___ THE DATA ___

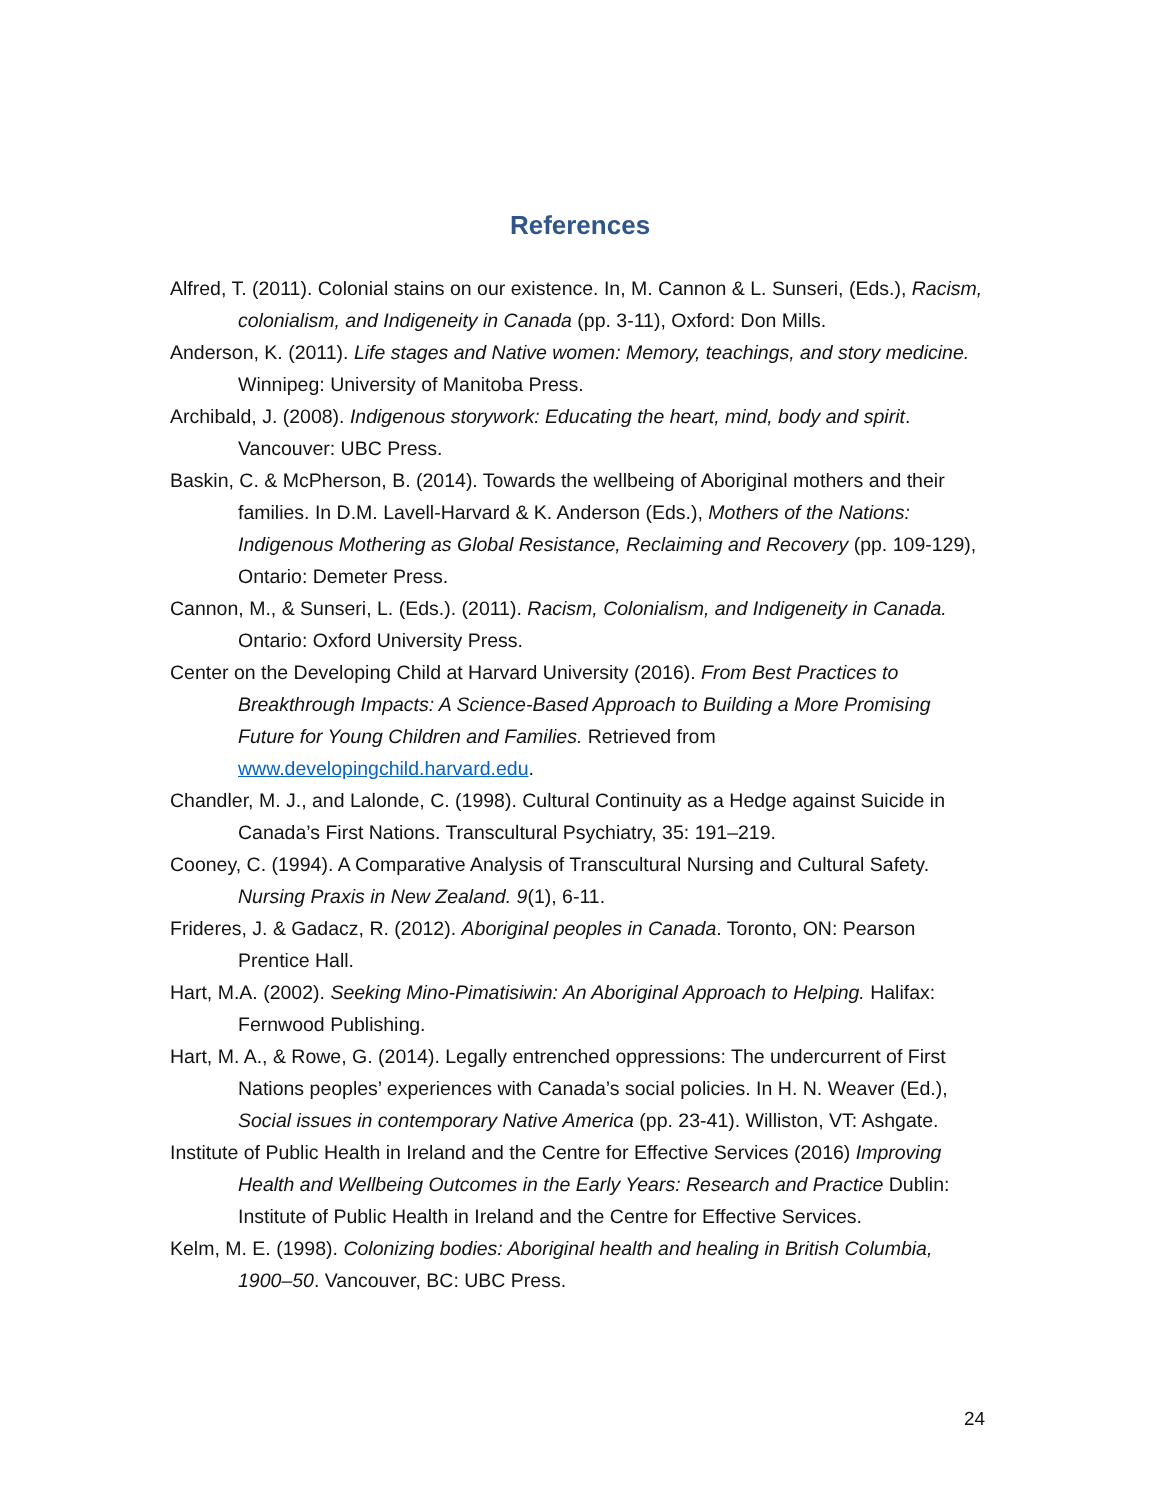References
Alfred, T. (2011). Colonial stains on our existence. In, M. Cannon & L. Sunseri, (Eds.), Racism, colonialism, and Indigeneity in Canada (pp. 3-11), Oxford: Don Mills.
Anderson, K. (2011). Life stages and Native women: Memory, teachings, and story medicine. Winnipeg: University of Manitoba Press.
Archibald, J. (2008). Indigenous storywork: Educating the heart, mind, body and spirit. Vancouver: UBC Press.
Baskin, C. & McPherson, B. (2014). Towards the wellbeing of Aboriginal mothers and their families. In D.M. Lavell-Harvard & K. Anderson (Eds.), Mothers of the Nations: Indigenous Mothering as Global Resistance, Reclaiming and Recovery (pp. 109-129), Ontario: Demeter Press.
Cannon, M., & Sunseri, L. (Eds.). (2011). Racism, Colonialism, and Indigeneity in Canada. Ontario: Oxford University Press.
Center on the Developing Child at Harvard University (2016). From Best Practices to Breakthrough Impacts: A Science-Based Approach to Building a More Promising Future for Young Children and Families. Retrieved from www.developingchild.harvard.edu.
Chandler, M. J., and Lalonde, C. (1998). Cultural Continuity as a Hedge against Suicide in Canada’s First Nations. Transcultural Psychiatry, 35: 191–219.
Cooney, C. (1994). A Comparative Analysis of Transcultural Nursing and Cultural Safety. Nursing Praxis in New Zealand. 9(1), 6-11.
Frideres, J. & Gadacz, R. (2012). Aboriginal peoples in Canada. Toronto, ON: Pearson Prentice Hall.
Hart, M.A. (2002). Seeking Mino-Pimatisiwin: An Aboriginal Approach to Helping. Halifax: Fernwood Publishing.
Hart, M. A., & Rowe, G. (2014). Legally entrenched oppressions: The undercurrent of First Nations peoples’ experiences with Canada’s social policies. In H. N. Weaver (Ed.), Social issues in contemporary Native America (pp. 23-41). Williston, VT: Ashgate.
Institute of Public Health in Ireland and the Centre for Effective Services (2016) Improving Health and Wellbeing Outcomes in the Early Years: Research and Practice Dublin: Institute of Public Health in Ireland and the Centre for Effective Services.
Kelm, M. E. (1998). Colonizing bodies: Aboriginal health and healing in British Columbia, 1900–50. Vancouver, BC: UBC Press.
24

___

INSTRUCTIONS FOR THE TASK: Write out the lines of the entries above exactly, beginning with the first and ending with the line that contains "Chandler, M. J., and". No picture goes in.

ANSWER BOX:
References
Alfred, T. (2011). Colonial stains on our existence. In, M. Cannon & L. Sunseri, (Eds.), Racism, colonialism, and Indigeneity in Canada (pp. 3-11), Oxford: Don Mills.
Anderson, K. (2011). Life stages and Native women: Memory, teachings, and story medicine. Winnipeg: University of Manitoba Press.
Archibald, J. (2008). Indigenous storywork: Educating the heart, mind, body and spirit. Vancouver: UBC Press.
Baskin, C. & McPherson, B. (2014). Towards the wellbeing of Aboriginal mothers and their families. In D.M. Lavell-Harvard & K. Anderson (Eds.), Mothers of the Nations: Indigenous Mothering as Global Resistance, Reclaiming and Recovery (pp. 109-129), Ontario: Demeter Press.
Cannon, M., & Sunseri, L. (Eds.). (2011). Racism, Colonialism, and Indigeneity in Canada. Ontario: Oxford University Press.
Center on the Developing Child at Harvard University (2016). From Best Practices to Breakthrough Impacts: A Science-Based Approach to Building a More Promising Future for Young Children and Families. Retrieved from www.developingchild.harvard.edu.
Chandler, M. J., and Lalonde, C. (1998). Cultural Continuity as a Hedge against Suicide in Canada’s First Nations. Transcultural Psychiatry, 35: 191–219.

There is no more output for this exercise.